Reproduce the entire listing below word for word, omitting the pictures.

RECORDS TO USE |
........
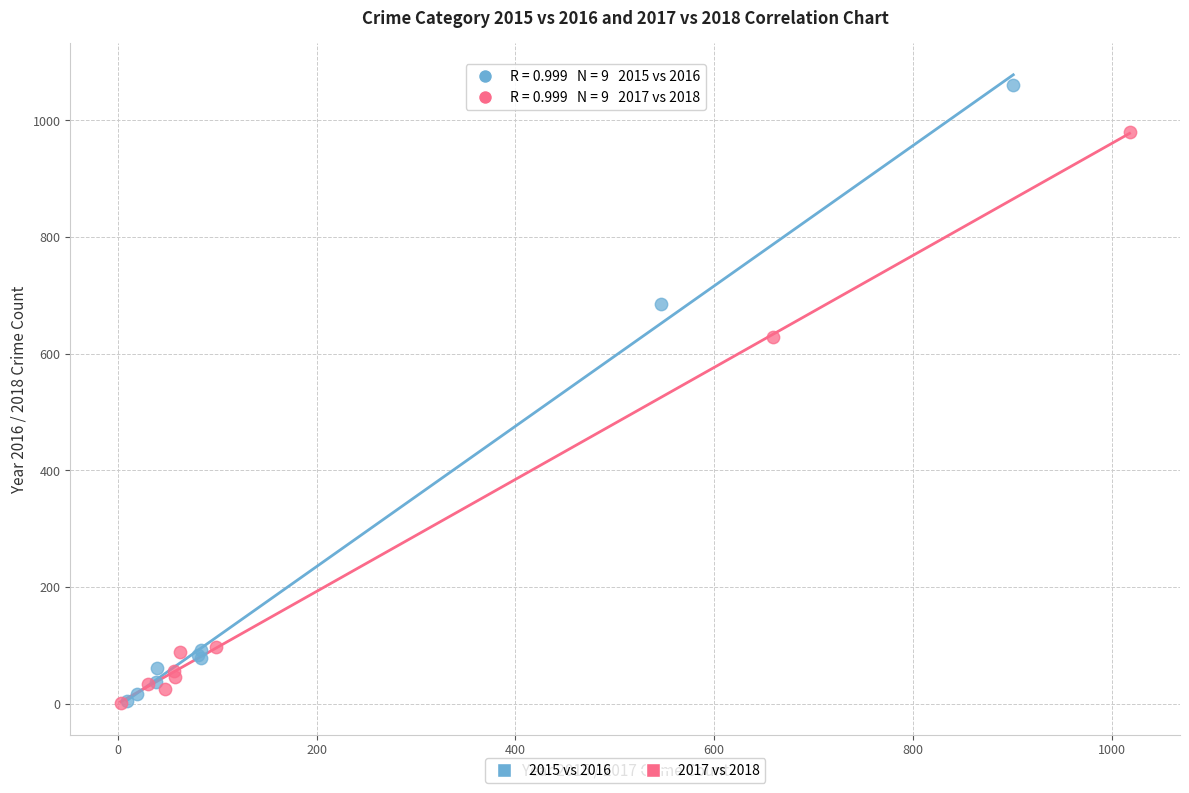

Which series reaches the maximum Y coordinate?

2015 vs 2016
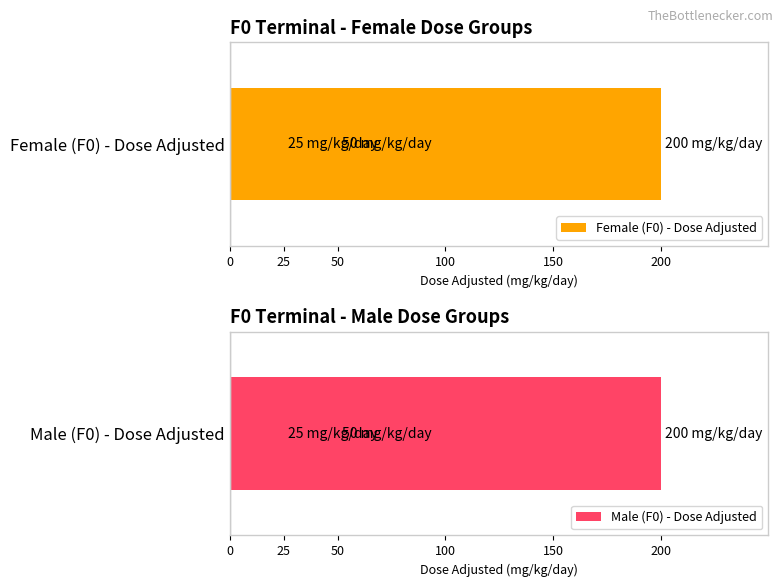

How many positive values does the Female (F0) - Dose Adjusted series have?

3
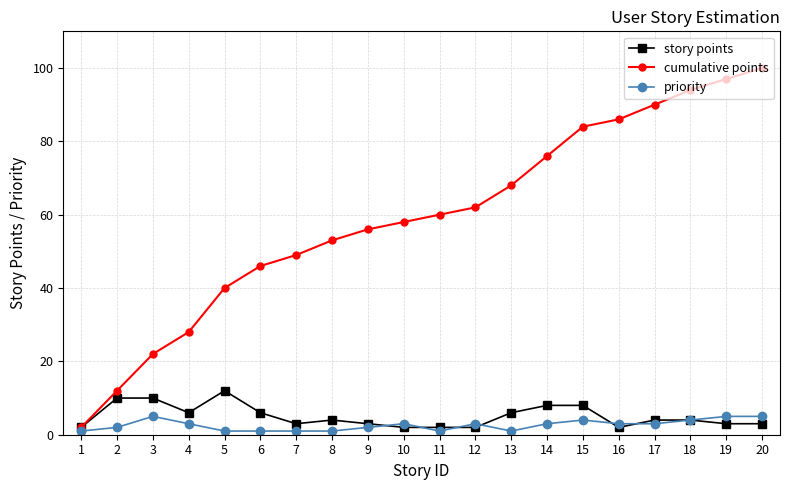

Reading left to right, list all the values displayed in this chart.

story points: 1=2	2=10	3=10	4=6	5=12	6=6	7=3	8=4	9=3	10=2	11=2	12=2	13=6	14=8	15=8	16=2	17=4	18=4	19=3	20=3
cumulative points: 1=2	2=12	3=22	4=28	5=40	6=46	7=49	8=53	9=56	10=58	11=60	12=62	13=68	14=76	15=84	16=86	17=90	18=94	19=97	20=100
priority: 1=1	2=2	3=5	4=3	5=1	6=1	7=1	8=1	9=2	10=3	11=1	12=3	13=1	14=3	15=4	16=3	17=3	18=4	19=5	20=5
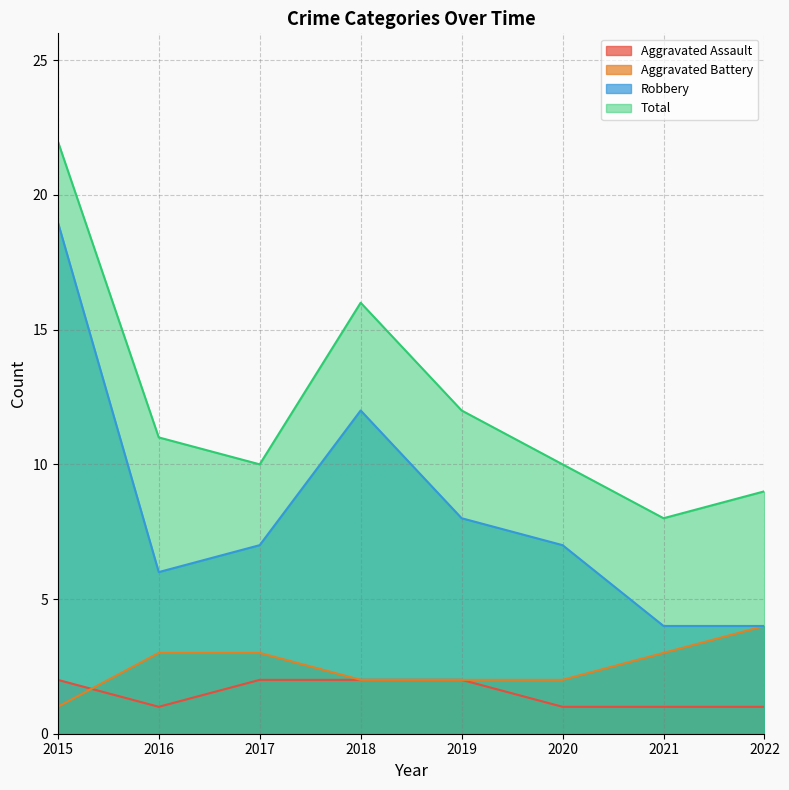

True or false: Total and Robbery intersect in this chart.

False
........
EXERCISE ANSWER |
Which series reaches the maximum Y coordinate?

2015 vs 2016

How many positive values does the Female (F0) - Dose Adjusted series have?

3

Reading left to right, list all the values displayed in this chart.

story points: 1=2	2=10	3=10	4=6	5=12	6=6	7=3	8=4	9=3	10=2	11=2	12=2	13=6	14=8	15=8	16=2	17=4	18=4	19=3	20=3
cumulative points: 1=2	2=12	3=22	4=28	5=40	6=46	7=49	8=53	9=56	10=58	11=60	12=62	13=68	14=76	15=84	16=86	17=90	18=94	19=97	20=100
priority: 1=1	2=2	3=5	4=3	5=1	6=1	7=1	8=1	9=2	10=3	11=1	12=3	13=1	14=3	15=4	16=3	17=3	18=4	19=5	20=5

True or false: Total and Robbery intersect in this chart.

False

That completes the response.